Concerns of a weak currency has weighed on the country's growth prospects. The rand slid to R9.1909 to the dollar at the close of the JSE on Friday, down from R9.12 the previous week.
The level marked a four-year low to the greenback and was attributed most to continuing unrest in the mining sector and a soaring trade deficit that kept investors weary.
The rand’s current weakness was not only a concern for short term capital inflows and outflows for the country, but also long term problems linked to inflation and, ultimately, economic growth.
Finance Minister Pravin Gordhan said as much at the annual Bank of America Merrill Lynch investment conference last week.
"On the currency, generally whoever we talk to doesn’t want to see the kind of volatility we see at the moment," he said.
“In our case, we want to see more stability in our environment and less fluctuations so that we can see economic certainty for our businesses."
But if the rand’s current trajectory were to be followed, fluctuations in the economy could be the order of the day for some time.
With no sign of positive economic news on the horizon, the willingness to sell the currency became entrenched among traders.
While a weaker rand could yield some positives, with manufacturers possibly boosted by exports becoming more enticing to the global market, a frail local currency means trouble.
“A weak rand is never a good thing,” said Chris Hart, chief economist at Investment Solutions.
“It’s never boosted our exports to the level that the negatives [from a weak currency] are overshadowed.

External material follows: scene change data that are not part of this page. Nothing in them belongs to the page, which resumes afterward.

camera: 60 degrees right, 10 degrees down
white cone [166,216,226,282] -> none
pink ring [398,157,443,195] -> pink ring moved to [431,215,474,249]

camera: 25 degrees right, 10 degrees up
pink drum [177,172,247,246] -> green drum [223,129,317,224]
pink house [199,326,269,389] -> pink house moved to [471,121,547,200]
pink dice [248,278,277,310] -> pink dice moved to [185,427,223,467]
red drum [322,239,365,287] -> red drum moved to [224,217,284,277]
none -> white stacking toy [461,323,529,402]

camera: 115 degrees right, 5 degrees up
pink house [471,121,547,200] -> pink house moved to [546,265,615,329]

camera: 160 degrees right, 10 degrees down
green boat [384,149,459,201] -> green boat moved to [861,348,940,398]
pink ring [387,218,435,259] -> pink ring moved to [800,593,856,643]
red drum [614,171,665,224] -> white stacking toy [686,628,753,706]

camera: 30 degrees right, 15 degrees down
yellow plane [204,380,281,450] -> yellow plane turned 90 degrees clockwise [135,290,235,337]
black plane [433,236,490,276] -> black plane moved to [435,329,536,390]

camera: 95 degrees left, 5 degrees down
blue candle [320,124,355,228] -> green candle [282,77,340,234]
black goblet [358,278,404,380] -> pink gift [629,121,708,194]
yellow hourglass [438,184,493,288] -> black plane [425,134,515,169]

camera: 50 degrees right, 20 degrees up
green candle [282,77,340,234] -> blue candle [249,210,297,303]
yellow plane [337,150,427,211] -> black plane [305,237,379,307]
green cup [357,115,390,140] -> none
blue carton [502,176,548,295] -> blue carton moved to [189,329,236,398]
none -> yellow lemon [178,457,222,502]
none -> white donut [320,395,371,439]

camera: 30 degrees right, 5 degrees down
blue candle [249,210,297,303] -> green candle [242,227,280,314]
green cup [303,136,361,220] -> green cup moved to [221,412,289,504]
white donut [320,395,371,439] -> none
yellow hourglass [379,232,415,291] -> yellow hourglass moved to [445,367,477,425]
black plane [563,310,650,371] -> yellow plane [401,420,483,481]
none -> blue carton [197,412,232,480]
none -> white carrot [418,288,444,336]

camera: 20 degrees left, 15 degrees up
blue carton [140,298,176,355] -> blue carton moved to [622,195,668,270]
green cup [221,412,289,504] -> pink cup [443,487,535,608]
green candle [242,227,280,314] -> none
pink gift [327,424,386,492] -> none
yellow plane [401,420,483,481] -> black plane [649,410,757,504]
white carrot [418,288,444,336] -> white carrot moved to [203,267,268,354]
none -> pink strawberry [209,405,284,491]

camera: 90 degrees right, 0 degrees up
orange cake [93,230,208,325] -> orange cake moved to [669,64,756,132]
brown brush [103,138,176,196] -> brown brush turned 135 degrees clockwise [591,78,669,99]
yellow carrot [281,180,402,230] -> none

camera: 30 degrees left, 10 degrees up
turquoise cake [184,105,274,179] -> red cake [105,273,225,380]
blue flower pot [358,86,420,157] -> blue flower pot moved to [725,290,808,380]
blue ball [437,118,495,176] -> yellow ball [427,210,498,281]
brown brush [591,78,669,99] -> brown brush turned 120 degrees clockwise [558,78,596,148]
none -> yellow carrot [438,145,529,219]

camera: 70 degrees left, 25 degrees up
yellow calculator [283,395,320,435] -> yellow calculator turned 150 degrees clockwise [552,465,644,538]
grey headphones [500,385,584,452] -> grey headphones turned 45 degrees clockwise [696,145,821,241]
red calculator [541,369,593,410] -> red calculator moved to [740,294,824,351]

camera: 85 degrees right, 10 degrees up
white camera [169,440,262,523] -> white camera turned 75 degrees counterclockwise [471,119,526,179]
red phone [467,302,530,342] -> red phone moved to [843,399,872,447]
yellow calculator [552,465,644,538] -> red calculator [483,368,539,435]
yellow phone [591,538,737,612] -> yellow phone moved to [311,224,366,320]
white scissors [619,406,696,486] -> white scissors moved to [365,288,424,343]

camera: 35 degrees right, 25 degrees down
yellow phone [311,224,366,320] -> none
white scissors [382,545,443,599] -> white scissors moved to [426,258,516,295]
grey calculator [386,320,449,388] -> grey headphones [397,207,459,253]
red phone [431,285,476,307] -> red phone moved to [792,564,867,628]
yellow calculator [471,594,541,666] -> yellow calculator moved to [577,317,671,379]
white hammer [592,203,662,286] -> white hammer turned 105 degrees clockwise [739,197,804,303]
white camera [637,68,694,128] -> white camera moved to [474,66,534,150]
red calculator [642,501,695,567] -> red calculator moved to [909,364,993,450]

We should be worried as it’s not a good sign of where things stand at the moment.”
With this in mind, all eyes will be on Reserve Bank governor Gill Marcus and her monetary policy committee when they meet from Monday to discuss the possibility of changing interest rates.
The bank kept its benchmark prime interest rate unchanged at 5% since dropping it by half a percentage point in July last year and a weak rand will provide the opportunity to possibly move the rate higher.
If the prime interest rate was increased, it could lead to a strengthened local currency once investors bought the rand to take advantage of the higher interest rate.
But after Marcus described the recent fall in the rand as “overdone”, this could be unlikely.
“There is not much that can be done about a weak rand unless the environment within which the economy operates improves,” said Neren Rau, chief executive of the South African Chamber of Commerce and Industry.
“Business should rather worry about keeping internal cost pressures in check than concern themselves with measures beyond their control.”
Hart said economic growth in the country was stunted because the causes behind the rand's fragility were not dealt with.
“South Africa finds itself in a position where our weak currency is just a symptom of underlying economic problems,” he said.
“This may lead to the Reserve Bank trying to fix it in the short term but it won’t help us in the long run. We need to grow our economy at a faster rate.”